Rechter Maytrie Kuldipsingh heeft gisteren Ginmardo Kromosoeto, ex-directeur van de Surinaamse Postspaarbank (SPSB), geconfronteerd met getuigenverklaringen van onder andere Harampersad Kalloe, onderdirecteur van de SPSB over de declaraties van consultant Robert Putter. Hij verklaarde dat Putter bedragen van USD 9.000 tot USD 10.000 per maand ontving die niet onderbouwd waren. Volgens Kromosoeto, waren de declaraties die hij ontving van Putter, een urenverantwoording die gebonden was aan specifieke projecten. Kalloe merkte op, dat hij als waarnemend directeur tijdens de afwezigheid van Kromosoeto, het bedrag van Putter drastisch had verminderd naar USD 3.000. Hij getuigde dat de ex-SPSB-directeur een grote sponsor was van de staat, want Kromosoeto heeft zijn medewerking verleend voor het taxeren van andere overheidspanden voor de staat. De taxatierapporten zijn volgens Kalloe, betaald door SPSB.
Voor het uitvoeren van transacties van de overheidspanden is in opdracht van de toenmalige minister van Financiën, een lege NV opgericht. Het was volgens de raadsman Richard Tjon A Joe vanaf het begin duidelijk, dat het nimmer de bedoeling was dat de SPSB panden zou kopen en dat de NV die panden zou houden.
De constructie van de verkoop van de overheidspanden is in opdracht van de ex-minister van Financiën gekocht. Tjon A Joe stelde, dat de ex-SPSB-directeur als financierder heeft opgetreden voor de staat. Het verzoek tot voorlopige invrijheidstelling werd niet door rechter Maytrie Kuldip Singh gehonoreerd. De zaak is verdaagd naar 30 maart.
17 overheidsgebouwen
Het onderzoek tegen de ex-governor van de CBvS, Robert van Trikt die samen met de ex-minister van Financiën, Gillmore Hoefdraad en de directeur Legal Compliance and International Affairs van de CBvS, Faranaaz Hausil, de Staat Suriname naar verluidt, ernstig heeft benadeeld, is in volle gang. Er zijn meer personen betrokken en zichtbaar gemaakt bij de handelingen die zijn gepleegd door Hoefdraad; Van Trikt en Hausil. Daarbij zijn Ginmardo Kromosoeto en Robert Putter in beeld gebracht bij het onderzoek.
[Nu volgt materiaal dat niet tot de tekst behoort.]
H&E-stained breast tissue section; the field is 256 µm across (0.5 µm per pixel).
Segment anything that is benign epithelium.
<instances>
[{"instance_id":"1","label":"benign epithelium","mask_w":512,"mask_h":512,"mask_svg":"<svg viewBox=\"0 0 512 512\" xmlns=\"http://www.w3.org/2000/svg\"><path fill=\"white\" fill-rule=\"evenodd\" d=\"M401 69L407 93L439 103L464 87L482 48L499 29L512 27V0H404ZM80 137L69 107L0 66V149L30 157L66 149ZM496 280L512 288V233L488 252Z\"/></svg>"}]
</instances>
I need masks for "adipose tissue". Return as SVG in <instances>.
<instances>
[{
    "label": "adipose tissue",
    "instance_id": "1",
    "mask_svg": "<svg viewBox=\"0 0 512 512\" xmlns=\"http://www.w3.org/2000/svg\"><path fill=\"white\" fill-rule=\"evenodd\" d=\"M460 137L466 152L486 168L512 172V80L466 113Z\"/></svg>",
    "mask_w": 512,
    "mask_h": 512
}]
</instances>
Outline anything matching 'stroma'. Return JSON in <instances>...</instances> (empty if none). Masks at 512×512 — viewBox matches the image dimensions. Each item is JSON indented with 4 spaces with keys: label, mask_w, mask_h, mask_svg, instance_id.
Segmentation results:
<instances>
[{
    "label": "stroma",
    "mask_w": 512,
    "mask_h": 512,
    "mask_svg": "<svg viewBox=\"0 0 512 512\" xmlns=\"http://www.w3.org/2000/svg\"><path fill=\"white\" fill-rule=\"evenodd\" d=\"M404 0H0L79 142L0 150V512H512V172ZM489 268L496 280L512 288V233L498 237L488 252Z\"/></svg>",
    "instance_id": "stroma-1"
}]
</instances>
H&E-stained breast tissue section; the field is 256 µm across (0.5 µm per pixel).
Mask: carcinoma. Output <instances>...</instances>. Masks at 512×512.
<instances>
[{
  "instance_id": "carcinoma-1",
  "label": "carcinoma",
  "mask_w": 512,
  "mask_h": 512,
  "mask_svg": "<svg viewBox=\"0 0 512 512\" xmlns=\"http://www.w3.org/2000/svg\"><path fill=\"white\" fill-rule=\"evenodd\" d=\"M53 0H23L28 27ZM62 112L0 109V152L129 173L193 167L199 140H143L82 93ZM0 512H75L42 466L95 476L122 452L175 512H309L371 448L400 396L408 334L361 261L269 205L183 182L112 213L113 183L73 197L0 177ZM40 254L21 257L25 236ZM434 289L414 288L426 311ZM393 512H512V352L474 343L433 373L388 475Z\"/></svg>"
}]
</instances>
Deze verdachten hebben volgens bekomen informatie, samengespannen om door de ‘verkoop’ van de overheidspanden, de mogelijkheden te realiseren monetair te financieren. Voor de zeventien overheidsgebouwen heeft de Centrale Bank van Suriname, een totaalbedrag van euro 105 miljoen (1e trance van 9 gebouwen voor euro 60 miljoen en de 2e trance van 8 gebouwen voor euro 45 miljoen, samen totaal 17 panden) betaald.
Verschillende stichtingen
De details van deze ‘verkoop’ staan uitgebreid vermeld in een lijvig document van de procureur-generaal, waarin de vermeende strafbare feiten van de ex-minister van Financiën, Gillmore Hoefdraad, zijn vastgelegd. Vier onroerende goederen uit de eerste trance gebouwen hebben een totale verkoopwaarde van SRD 76,319,983, en deze informatie was bekend bij Hoefdraad, Van Trikt en Hausil.
Ook is gebleken, dat Hoefdraad niet heeft geschroomd, te praten van een geschatte marktwaarde van ongeveer SRD 378 miljoen en Van Trikt en Hausil hebben hieraan meegewerkt. Nadat de CBvS voor de 2e tranche onroerende goederen had betaald, werd duidelijk, dat deze onroerende goederen (met uitzondering van het belastingkantoor aan de Sommelsdijkstraat) niet het eigendom zijn van de staat en dat Hoefdraad ze niet kon verkopen, omdat ze op naam stonden van verschillende stichtingen, waarvan het enige bestuurslid Robert Putter is.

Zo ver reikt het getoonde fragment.